● **Assignment**
Quote the passage on the Times lawsuit and generative AI word for word, starting at "Nicholas Tsinoremas, vice" and stopping after "this new technology.".

● **Document excerpt**

Given the current state of the technology, a Times’ win would be “a very bad thing” for the generative AI industry, Sawicki ventured. 

“The quantity of text required to train a large language model is so large that it would be prohibitively expensive, not to mention inordinately complicated, to obtain a license from enough copyright owners. And even if it is possible, it would be limited to a very small handful of firms with massive cash reserves, which would limit entry into a field that is still in its nascent stages,” Sawicki said.

Still, he added that some research indicates that it is possible to train LLMs on “synthetic” data (i.e., text that is itself generated by a generative AI model), which would allow firms to train models without needing access to large amounts of copyrighted text. If these initiatives pan out, then the industry might be able to develop reasonably well even if the Times wins. 

Nicholas Tsinoremas, vice provost for Research Computing and Data and founding director of the Frost Institute for Data Science and Computing (IDSC), welcomed the lawsuits that lend publicity and media attention and spur learning about this new technology.

● **Raw data**

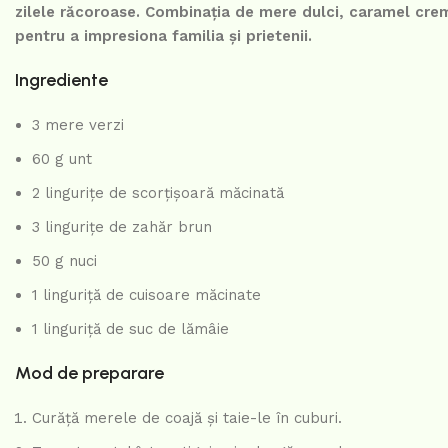
zilele răcoroase. Combinația de mere dulci, caramel cre
pentru a impresiona familia și prietenii.
Ingrediente
3 mere verzi
60 g unt
2 lingurițe de scorțișoară măcinată
3 lingurițe de zahăr brun
50 g nuci
1 linguriță de cuisoare măcinate
1 linguriță de suc de lămâie
Mod de preparare
Curăță merele de coajă și taie-le în cuburi.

● **Expected answer**
Nicholas Tsinoremas, vice provost for Research Computing and Data and founding director of the Frost Institute for Data Science and Computing (IDSC), welcomed the lawsuits that lend publicity and media attention and spur learning about this new technology.